# label_quality_utils#

Helper functions for computing label quality scores

Functions:

 get_normalized_entropy(pred_probs[, ...]) Returns the normalized entropy of pred_probs.
cleanlab.internal.label_quality_utils.get_normalized_entropy(pred_probs: numpy.array, min_allowed_prob=1e-06) numpy.array[source]#

Returns the normalized entropy of pred_probs.

Normalized entropy is between 0 and 1. Higher values of entropy indicate higher uncertainty in the model’s prediction of the correct label.
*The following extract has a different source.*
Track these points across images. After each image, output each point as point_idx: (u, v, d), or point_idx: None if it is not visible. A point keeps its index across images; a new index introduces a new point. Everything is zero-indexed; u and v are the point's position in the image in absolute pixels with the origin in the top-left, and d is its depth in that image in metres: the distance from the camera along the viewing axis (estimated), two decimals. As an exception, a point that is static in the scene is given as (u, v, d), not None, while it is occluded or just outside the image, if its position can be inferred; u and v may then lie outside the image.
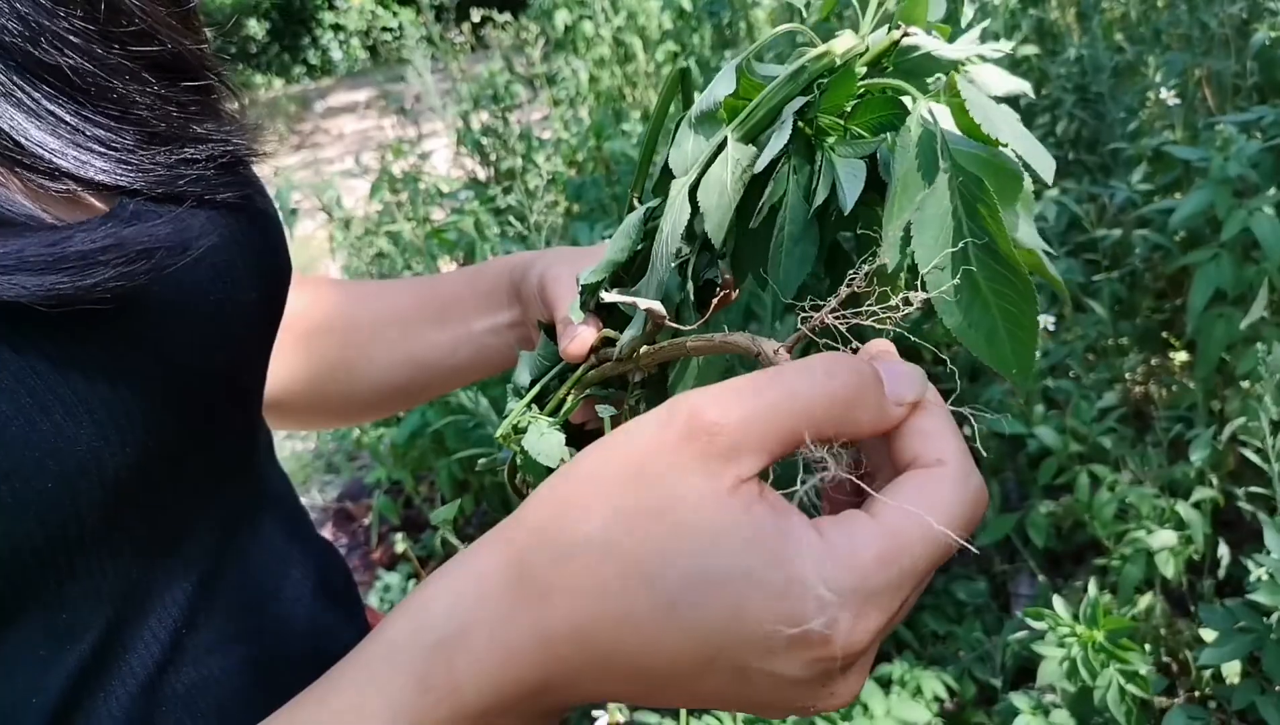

Normalized entropy is used in active learning for uncertainty sampling: https://towardsdatascience.com/uncertainty-sampling-cheatsheet-ec57bc067c0b

Unlike label-quality scores, entropy only depends on the model’s predictions, not the given label.

Parameters
• pred_probs (np.array (shape (N, K))) – P(label=k|x) is a matrix with K model-predicted probabilities. Each row of this matrix corresponds to an example x and contains the model-predicted probabilities that x belongs to each possible class. The columns must be ordered such that these probabilities correspond to class 0,1,2,… pred_probs should have been computed using 3 (or higher) fold cross-validation.

• min_allowed_prob (float, default 1e-6) – Minimum allowed probability value. Entries of pred_probs below this value will be clipped to this value. Ensures entropy remains well-behaved even when pred_probs contains zeros.

Returns

entropy

Return type

np.array (float)